### WHAT YOU HAVE TO DO
Copy the data below exactly, omitting any picture it contains.

### INFORMATION PROVIDED
════════════════════
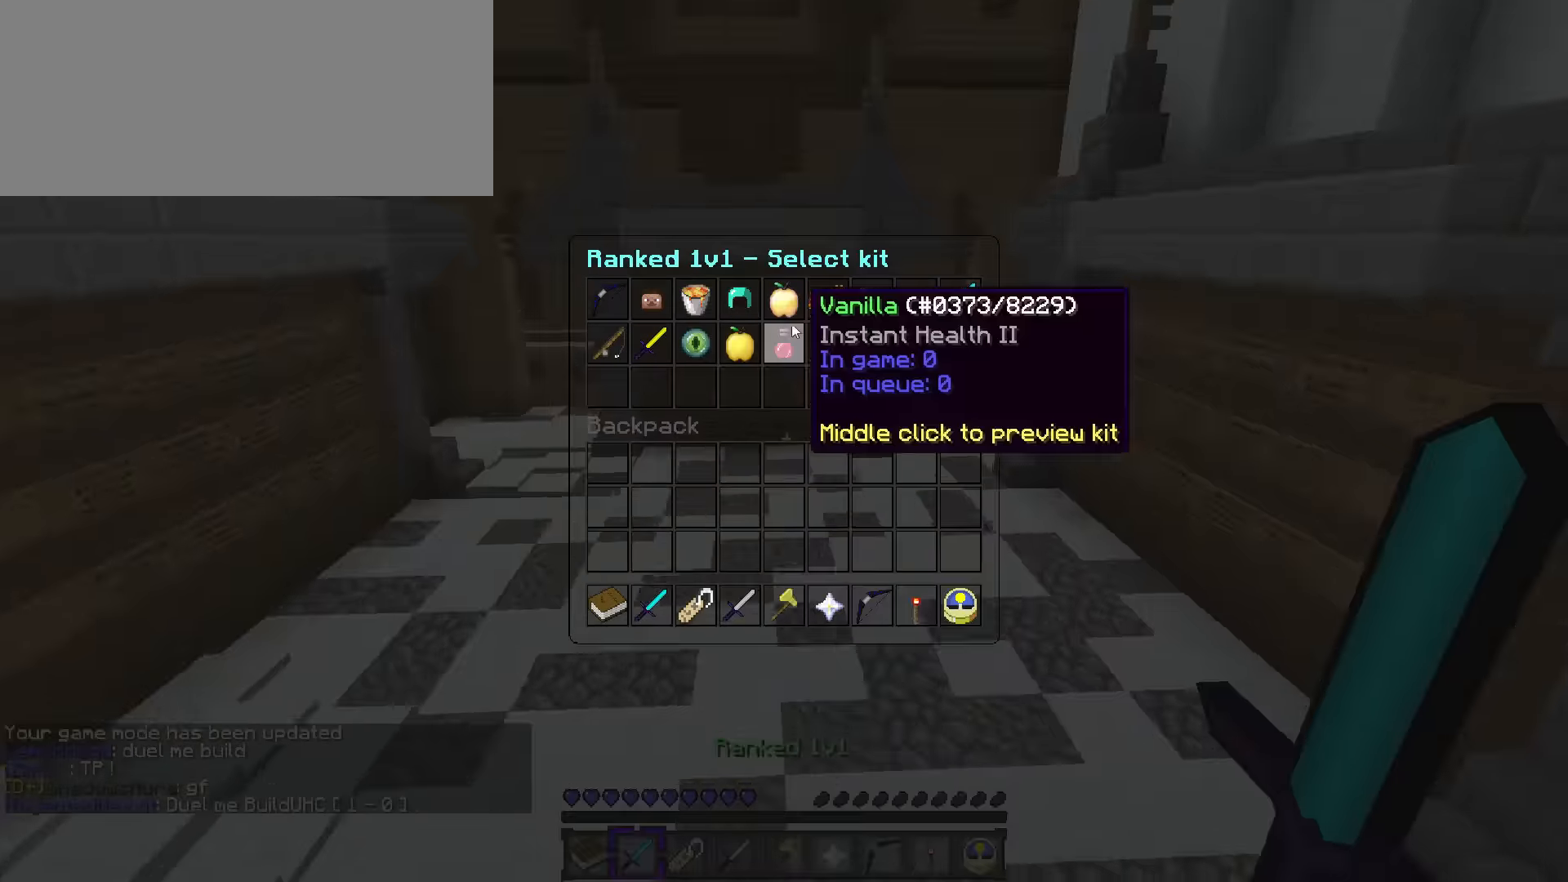
{"keys": [], "events": []}
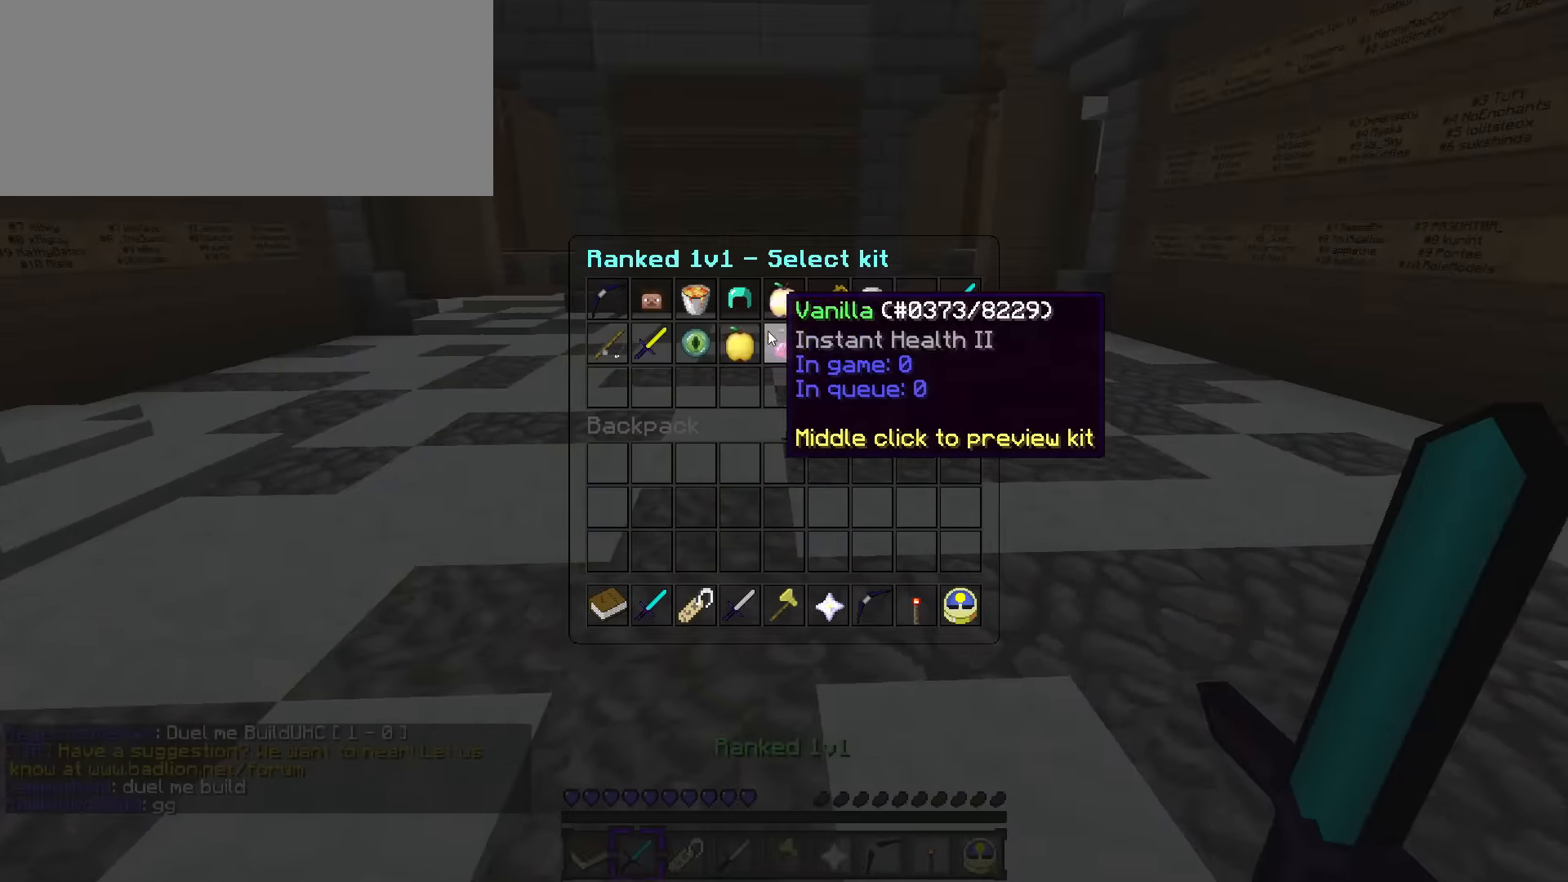
{"keys": [], "events": [[50, "e", "down"], [167, "e", "up"]]}
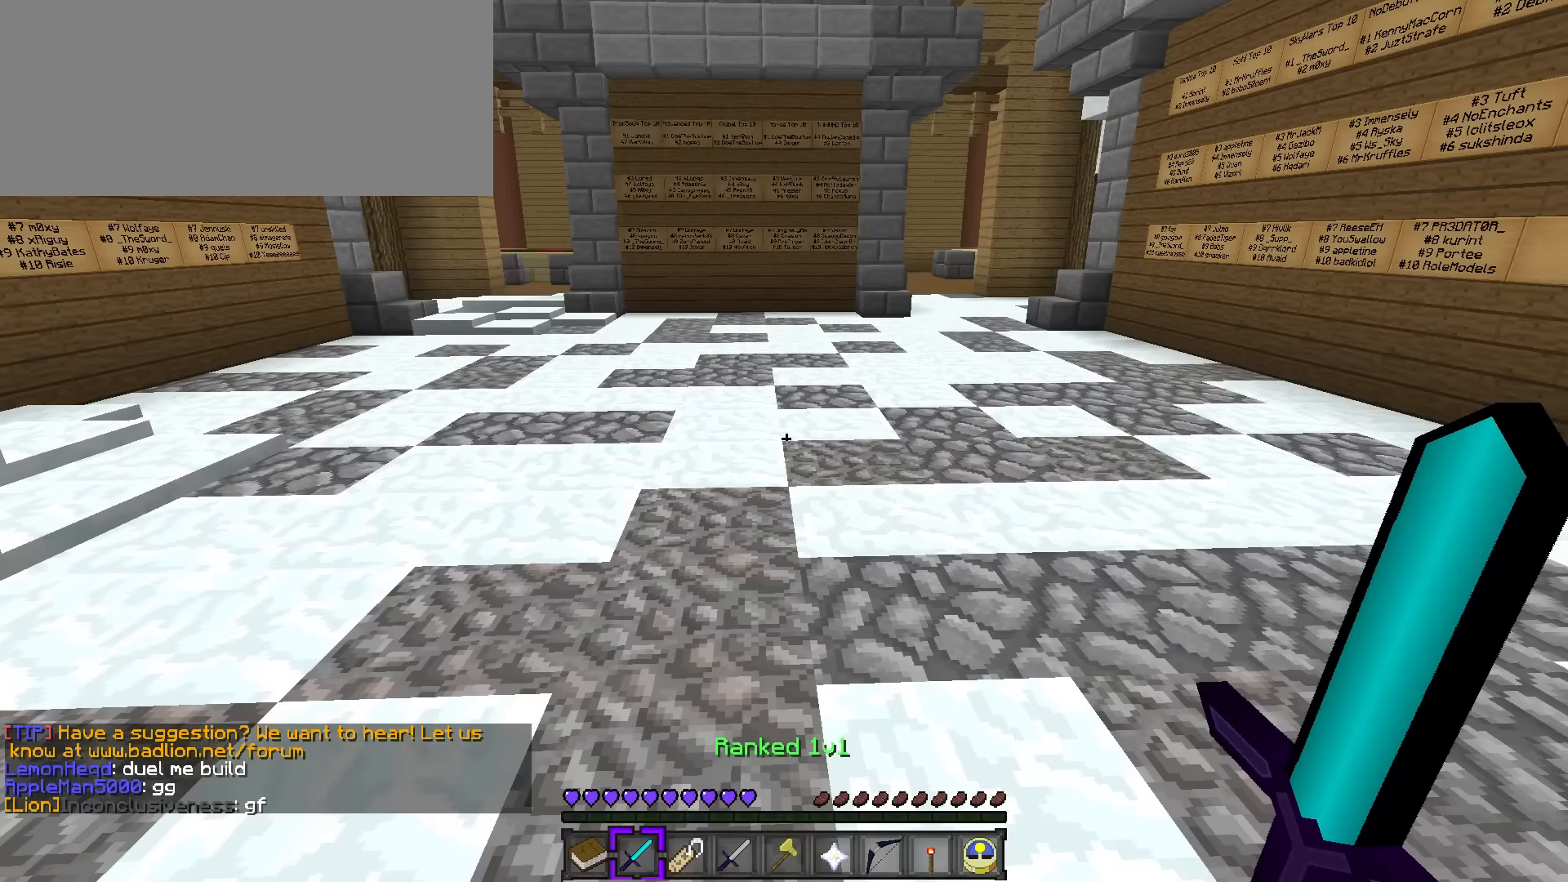
{"keys": [], "events": []}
════════════════════
### OUTPUT OF THE EXERCISE
{"keys": [], "events": []}
{"keys": [], "events": [[50, "e", "down"], [167, "e", "up"]]}
{"keys": [], "events": []}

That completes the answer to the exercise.